Acht Märkte werden untersucht

Die Kommission erklärte die Vermutung, dass Gazprom in acht EU-Staaten - Bulgarien, Tschechien, Estland, Ungarn, Lettland, Litauen, Polen und Slowakei - den Wettbewerb auf den Gasversorgungsmärkten behindere. So zwinge Gazprom Großhändlern und einigen gewerblichen Kunden in seinen Lieferverträgen "territoriale Beschränkungen" auf. Dazu zählten Ausfuhrverbote und Klauseln, wonach das von Russland erworbene Gas in einem bestimmten Gebiet verbraucht werden müsse. Diese Maßnahme behindere aber den freien Handel mit Erdgas im Europäischen Wirtschaftsraum.

Derartige Einschränkungen könnten zu höheren Erdgaspreisen führen. Laut EU-Kommission werde es damit Gazprom ermöglicht, eine "unlautere Preispolitik" zu betreiben. Darüber hinaus sei es möglich, dass Gazprom seine marktbeherrschende Stellung noch dadurch ausbaue, dass es Gaslieferungen an Bulgarien und Polen an Zusagen von Großhändlern zur Gastransportinfrastruktur knüpfe.

Sollten sich die Bedenken der Kommission bestätigen, müsste Gazprom die rechtlichen Konsequenzen des Verhaltens tragen. Der russische Gaskonzern Gazprom hat zwölf Wochen Zeit für eine Stellungnahme.

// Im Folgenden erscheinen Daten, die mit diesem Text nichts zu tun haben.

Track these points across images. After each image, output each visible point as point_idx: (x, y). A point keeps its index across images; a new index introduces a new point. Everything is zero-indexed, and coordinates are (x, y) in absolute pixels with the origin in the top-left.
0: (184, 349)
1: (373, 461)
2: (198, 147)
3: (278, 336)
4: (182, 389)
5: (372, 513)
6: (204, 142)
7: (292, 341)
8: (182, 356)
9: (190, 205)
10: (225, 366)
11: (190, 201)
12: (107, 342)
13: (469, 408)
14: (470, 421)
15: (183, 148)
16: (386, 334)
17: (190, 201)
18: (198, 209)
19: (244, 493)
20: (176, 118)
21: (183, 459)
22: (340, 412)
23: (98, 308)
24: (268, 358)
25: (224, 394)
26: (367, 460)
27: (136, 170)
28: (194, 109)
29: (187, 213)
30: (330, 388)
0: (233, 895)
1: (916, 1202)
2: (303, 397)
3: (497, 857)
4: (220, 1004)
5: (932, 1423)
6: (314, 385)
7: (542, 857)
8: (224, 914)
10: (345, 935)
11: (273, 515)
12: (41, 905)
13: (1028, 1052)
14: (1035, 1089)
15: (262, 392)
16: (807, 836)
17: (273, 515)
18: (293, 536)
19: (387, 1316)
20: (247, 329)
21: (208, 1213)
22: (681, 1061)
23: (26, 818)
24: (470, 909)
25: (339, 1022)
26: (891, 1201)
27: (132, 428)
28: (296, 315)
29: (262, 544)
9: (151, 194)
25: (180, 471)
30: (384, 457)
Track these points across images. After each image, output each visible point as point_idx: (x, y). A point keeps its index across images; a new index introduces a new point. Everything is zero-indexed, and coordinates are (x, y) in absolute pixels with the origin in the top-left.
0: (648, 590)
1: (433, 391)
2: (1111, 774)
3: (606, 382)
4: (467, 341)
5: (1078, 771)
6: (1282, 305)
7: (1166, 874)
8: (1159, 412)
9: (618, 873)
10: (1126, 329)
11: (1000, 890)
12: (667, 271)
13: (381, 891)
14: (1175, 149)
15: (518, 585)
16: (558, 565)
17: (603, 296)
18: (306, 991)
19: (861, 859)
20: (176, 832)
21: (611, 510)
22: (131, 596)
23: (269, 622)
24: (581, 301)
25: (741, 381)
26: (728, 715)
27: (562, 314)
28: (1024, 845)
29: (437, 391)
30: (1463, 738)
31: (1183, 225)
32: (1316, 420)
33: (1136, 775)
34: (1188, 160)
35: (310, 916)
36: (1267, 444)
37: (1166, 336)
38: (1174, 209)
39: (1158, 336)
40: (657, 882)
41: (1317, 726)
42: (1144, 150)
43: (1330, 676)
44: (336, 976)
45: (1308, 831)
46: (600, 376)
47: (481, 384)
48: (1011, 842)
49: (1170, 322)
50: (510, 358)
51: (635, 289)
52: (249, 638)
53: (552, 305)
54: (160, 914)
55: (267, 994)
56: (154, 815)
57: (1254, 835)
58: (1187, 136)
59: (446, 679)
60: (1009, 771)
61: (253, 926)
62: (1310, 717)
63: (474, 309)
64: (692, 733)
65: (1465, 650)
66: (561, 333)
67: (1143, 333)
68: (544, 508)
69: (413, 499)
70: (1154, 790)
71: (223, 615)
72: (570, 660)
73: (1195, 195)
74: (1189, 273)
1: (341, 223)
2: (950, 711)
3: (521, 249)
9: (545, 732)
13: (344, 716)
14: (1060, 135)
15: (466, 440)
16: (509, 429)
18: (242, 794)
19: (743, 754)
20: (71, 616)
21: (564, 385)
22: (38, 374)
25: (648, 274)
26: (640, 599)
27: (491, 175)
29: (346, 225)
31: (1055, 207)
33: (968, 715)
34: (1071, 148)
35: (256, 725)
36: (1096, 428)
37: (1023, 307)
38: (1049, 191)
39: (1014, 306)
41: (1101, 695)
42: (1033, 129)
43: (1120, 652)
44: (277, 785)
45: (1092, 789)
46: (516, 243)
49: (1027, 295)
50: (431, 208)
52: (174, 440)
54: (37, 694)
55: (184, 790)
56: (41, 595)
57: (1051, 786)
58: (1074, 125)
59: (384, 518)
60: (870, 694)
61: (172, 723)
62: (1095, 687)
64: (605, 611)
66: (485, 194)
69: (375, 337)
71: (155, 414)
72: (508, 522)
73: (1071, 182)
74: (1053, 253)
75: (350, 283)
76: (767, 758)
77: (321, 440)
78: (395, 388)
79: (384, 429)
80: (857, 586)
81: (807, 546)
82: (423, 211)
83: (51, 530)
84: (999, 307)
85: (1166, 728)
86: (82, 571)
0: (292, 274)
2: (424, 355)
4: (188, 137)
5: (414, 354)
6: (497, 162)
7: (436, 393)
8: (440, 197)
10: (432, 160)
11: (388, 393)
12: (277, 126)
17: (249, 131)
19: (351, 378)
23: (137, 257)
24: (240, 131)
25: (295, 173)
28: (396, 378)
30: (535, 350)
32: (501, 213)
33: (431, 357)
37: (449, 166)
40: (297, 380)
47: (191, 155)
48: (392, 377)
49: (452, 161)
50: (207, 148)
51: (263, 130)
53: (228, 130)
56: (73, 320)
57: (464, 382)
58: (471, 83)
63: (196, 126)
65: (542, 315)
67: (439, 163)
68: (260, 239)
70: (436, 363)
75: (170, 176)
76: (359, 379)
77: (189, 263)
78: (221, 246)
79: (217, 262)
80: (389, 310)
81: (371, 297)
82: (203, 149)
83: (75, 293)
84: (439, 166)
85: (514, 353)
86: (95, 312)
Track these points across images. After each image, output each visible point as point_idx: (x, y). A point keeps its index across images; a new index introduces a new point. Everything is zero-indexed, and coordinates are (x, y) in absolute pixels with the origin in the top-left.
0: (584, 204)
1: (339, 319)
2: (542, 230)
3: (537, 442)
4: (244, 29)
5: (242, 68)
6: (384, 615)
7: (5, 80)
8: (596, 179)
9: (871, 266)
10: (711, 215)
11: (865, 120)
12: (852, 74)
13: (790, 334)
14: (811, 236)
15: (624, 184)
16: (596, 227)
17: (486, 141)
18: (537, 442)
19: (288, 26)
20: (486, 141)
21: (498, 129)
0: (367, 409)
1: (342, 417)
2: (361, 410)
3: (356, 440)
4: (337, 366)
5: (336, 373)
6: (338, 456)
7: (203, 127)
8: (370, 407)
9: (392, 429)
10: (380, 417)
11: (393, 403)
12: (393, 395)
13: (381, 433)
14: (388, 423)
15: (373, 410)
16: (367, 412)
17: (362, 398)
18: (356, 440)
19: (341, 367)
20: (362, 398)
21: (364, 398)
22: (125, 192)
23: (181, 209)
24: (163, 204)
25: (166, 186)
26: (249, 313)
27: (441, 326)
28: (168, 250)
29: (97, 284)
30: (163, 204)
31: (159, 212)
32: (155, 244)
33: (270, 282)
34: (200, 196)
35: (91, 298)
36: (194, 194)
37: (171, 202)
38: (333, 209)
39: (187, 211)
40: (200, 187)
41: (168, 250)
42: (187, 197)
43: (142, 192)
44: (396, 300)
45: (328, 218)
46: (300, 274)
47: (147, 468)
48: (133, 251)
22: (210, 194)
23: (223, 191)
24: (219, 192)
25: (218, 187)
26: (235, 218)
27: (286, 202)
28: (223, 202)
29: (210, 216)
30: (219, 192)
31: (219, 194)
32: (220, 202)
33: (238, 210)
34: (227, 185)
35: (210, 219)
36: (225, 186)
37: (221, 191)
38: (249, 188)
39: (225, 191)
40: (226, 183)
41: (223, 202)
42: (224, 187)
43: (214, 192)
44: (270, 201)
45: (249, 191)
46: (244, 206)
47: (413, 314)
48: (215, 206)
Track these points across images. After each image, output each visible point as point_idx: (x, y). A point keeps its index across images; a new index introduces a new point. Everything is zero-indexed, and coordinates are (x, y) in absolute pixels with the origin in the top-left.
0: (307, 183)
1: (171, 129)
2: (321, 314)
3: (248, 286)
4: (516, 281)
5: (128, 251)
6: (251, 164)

Vestager betonte, dass "Erdgas ein wichtiger Rohstoff im täglichen Leben" sei. "Wir verwenden es zum Heizen, Kochen und für die Stromerzeugung. Die Wahrung eines fairen Wettbewerbs auf den europäischen Gasmärkten ist daher von größter Bedeutung." Alle Unternehmen, die auf dem europäischen Markt tätig seien, "unabhängig davon, ob es sich dabei um europäische Unternehmen handelt oder nicht, müssen die EU-Vorschriften einhalten".